Walter De Backer zal er niet in slagen Prado als crisimanager binnen te halen. Vader Sabbe was goed thuis in politiek conservatief Vlaanderen. Via zijn huwelijk was hij verbonden met de familie van André Vlerick, de sterke man bij Kredietbank en de christen-democratische CVP. Het is een vertrouwensman van de Kredietbank die Prado over die moeilijk periode heen helpt. In 1990 zal de familie het tapijtenbedrijf ultiem verkopen aan de beursgenoteerde groep Associated Weavers, nu een onderdeel van de groep Beaulieu. De band met Kredietbank, nu KBC, loopt nog een tijd door, zowel positief als negatief. Cathérine Sabbe wisselt in 1996 een bestuurdersmandaat bij Almanij, de controleholding boven KBC, voor een zitje in de raad van bestuur van KB Lux. Sylvia Sabbe en Gino Coorevits van hun kant zijn sinds eind 2008 verwikkeld in een juridisch dispuut met KBC Ancora, over de aankoop van KBC Groep-aandelen in 2007. De monoholding boven de bank-verzekeraar trok voor de rechtbank van eerste aanleg aan het langste eind.

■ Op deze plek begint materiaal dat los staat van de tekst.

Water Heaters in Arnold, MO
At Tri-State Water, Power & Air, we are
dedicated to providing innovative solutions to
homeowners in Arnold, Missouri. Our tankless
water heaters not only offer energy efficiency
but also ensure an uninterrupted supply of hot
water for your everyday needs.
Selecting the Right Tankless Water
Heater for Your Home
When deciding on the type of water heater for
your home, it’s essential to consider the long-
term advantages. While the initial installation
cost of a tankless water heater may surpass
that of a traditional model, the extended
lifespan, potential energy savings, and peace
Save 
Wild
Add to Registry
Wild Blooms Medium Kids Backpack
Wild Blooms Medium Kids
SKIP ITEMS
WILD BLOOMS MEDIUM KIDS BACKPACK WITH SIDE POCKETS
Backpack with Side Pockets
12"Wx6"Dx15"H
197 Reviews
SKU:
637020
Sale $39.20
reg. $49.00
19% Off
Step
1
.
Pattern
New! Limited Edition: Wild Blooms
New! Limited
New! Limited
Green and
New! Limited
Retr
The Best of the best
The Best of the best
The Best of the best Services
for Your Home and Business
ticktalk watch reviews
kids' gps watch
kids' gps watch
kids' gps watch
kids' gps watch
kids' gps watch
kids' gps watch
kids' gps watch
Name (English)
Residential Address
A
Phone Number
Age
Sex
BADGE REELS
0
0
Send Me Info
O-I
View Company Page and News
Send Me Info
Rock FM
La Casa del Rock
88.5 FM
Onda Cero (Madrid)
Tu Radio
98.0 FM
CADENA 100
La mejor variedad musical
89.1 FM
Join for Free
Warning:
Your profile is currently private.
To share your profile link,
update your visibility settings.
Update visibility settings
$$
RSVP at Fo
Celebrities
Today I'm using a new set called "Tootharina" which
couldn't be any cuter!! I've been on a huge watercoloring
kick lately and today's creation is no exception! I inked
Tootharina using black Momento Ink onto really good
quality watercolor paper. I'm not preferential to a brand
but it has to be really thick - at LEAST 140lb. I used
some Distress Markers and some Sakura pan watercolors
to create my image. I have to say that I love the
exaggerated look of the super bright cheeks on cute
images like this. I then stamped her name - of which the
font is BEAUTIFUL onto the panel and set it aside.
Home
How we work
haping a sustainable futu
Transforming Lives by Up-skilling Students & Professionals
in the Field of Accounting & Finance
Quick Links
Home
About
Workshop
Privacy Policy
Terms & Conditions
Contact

Ivan Sabbe zijn carrière ging van start als commercieel directeur bij het Mechelse transformatorenbedrijf Pauwels. In 1997 werd hij ceo van de supermarktketen Lidl voor België en kreeg hij de opdracht om Lidl in België op de kaart te zetten. In totaal opende hij 279 Belgische Lidl-filialen. Na 13 jaar trok hij in 2010 de deur achter zich dicht bij Lidl en investeerde hij onder meer in Oekraïns vastgoed. Ondertussen was hij politiek actief.

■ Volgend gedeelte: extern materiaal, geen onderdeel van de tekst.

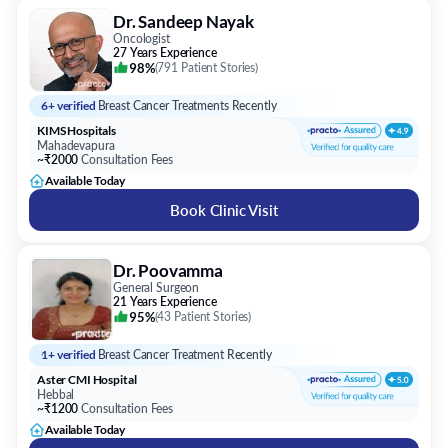
Dr. Sandeep Nayak
Oncologist
27 Years Experience
98%
(
791 Patient Stories
)
6+ verified
Breast Cancer Treatments Recently
KIMS Hospitals
Mahadevapura
~₹2000
Consultation Fees
Available Today
Book Clinic Visit
Dr. Poovamma
General Surgeon
21 Years Experience
95%
(
43 Patient Stories
)
1+ verified
Breast Cancer Treatment Recently
Aster CMI Hospital
Hebbal
~₹1200
Consultation Fees
Available Today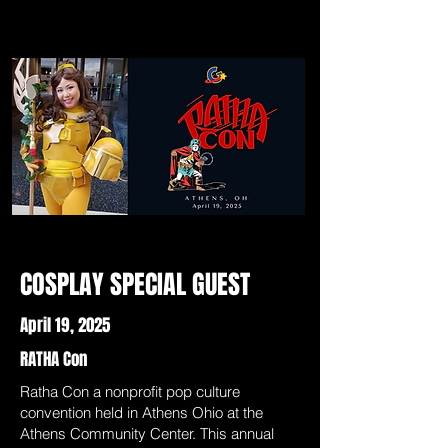
COSPLAY SPECIAL GUEST
April 19, 2025
RATHA Con
Ratha Con a nonprofit pop culture
convention held in Athens Ohio at the
Athens Community Center. This annual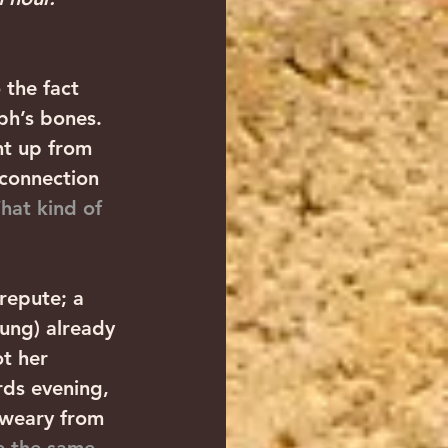
 the fact 
ph’s bones. 
ht up from 
connection 
hat kind of 
repute; a 
ung) already 
t her 
ds evening, 
 weary from 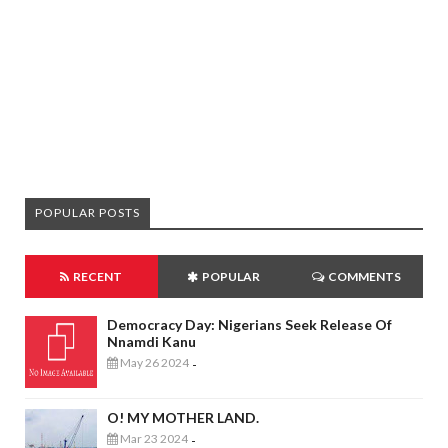
POPULAR POSTS
RECENT
POPULAR
COMMENTS
Democracy Day: Nigerians Seek Release Of
Nnamdi Kanu
May 26 2024
-
O! MY MOTHER LAND.
Mar 23 2024
-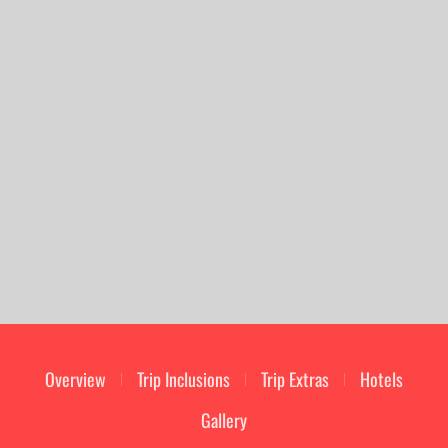
Overview
Trip Inclusions
Trip Extras
Hotels
Gallery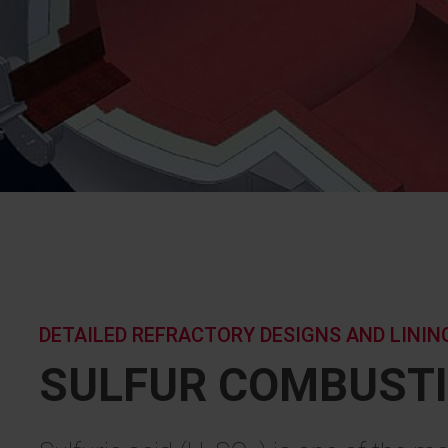
DETAILED REFRACTORY DESIGNS AND LINI
SULFUR COMBUST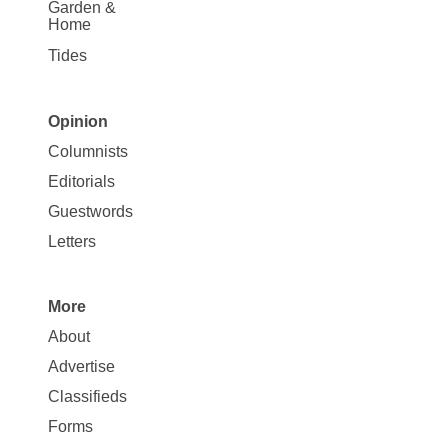
Garden &
Home
Tides
Opinion
Site
Columnists
Map
Editorials
Opinion
Guestwords
Letters
More
Site
About
Map
Advertise
More
Classifieds
Forms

Voor de liberale PVV en daarna de VLD zetelde hij van 1989 tot 1997 in de gemeenteraad van Kortrijk. Hij sloot zich in juni 2007 aan bij de net opgerichte Lijst Dedecker, waar hij een tijdje co-voorzitter en ondervoorzitter was. Na de Vlaamse verkiezingen van 7 juni 2009 kwam hij eind juni 2009 voor de kieskring West-Vlaanderen in het Vlaams Parlement terecht als opvolger van Jean-Marie Dedecker, die aan zijn mandaat verzaakte. Dedecker besloot om lid van de Kamer van volksvertegenwoordigers te blijven. Ivan Sabbe bleef Vlaams volksvertegenwoordiger tot mei 2014.

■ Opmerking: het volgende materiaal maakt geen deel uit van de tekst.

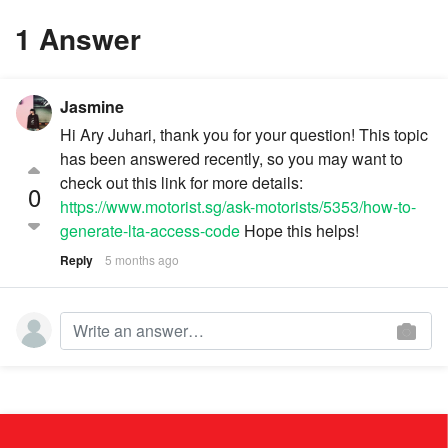
1 Answer
Jasmine
Hi Ary Juhari, thank you for your question! This topic
has been answered recently, so you may want to
check out this link for more details:
0
https://www.motorist.sg/ask-motorists/5353/how-to-
generate-lta-access-code
Hope this helps!
Reply
5 months ago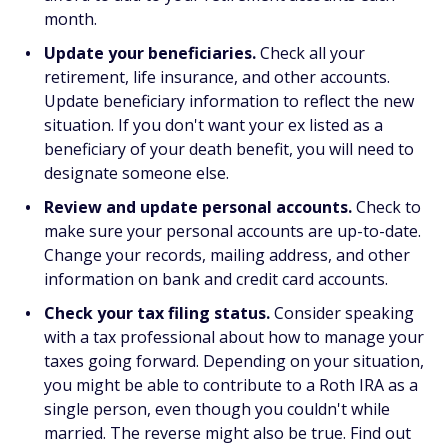
month.
Update your beneficiaries.
Check all your
retirement, life insurance, and other accounts.
Update beneficiary information to reflect the new
situation. If you don't want your ex listed as a
beneficiary of your death benefit, you will need to
designate someone else.
Review and update personal accounts.
Check to
make sure your personal accounts are up-to-date.
Change your records, mailing address, and other
information on bank and credit card accounts.
Check your tax filing status.
Consider speaking
with a tax professional about how to manage your
taxes going forward. Depending on your situation,
you might be able to contribute to a Roth IRA as a
single person, even though you couldn't while
married. The reverse might also be true. Find out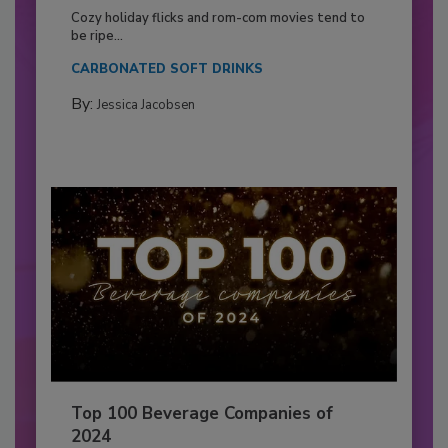
Cozy holiday flicks and rom-com movies tend to
be ripe...
CARBONATED SOFT DRINKS
By:
Jessica Jacobsen
Top 100 Beverage Companies of
2024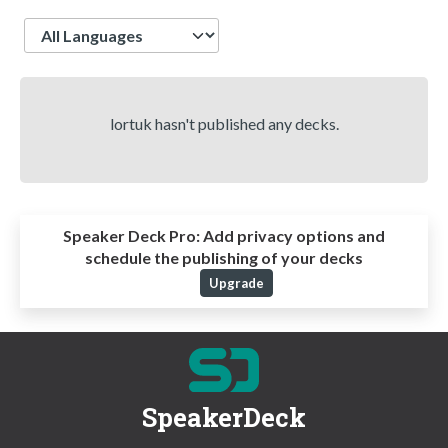
Language
lortuk hasn't published any decks.
Speaker Deck Pro:
Add privacy options and
schedule the publishing of your decks
Upgrade
SpeakerDeck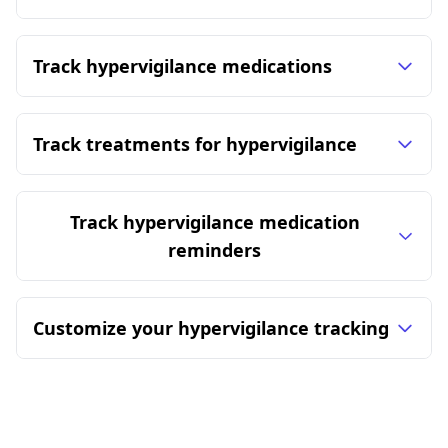
Track hypervigilance medications
Track treatments for hypervigilance
Track hypervigilance medication
reminders
Customize your hypervigilance tracking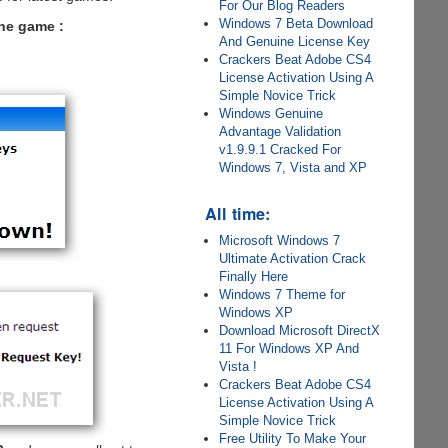
For Our Blog Readers
Windows 7 Beta Download
the game :
And Genuine License Key
Crackers Beat Adobe CS4
License Activation Using A
Simple Novice Trick
Windows Genuine
Advantage Validation
v1.9.9.1 Cracked For
Windows 7, Vista and XP
All time:
Microsoft Windows 7
Ultimate Activation Crack
Finally Here
Windows 7 Theme for
Windows XP
Download Microsoft DirectX
11 For Windows XP And
Vista !
Crackers Beat Adobe CS4
License Activation Using A
Simple Novice Trick
Free Utility To Make Your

In 2012 nam hij het bedrijf ISPC, een horecaspecialist, over met vestigingen in Gent en Luik. In 2014 besloot hij zich volop toe te leggen op het ondernemerschap en niet meer op te komen bij de verkiezingen dat jaar, waarvoor de vooruitzichten voor zijn partij LDD niet goed waren. In datzelfde jaar kocht hij de visgroothandel Océan Marée. In 2017 verkocht hij ISPC aan de Nederlandse groep Sligro voor 32 miljoen euro.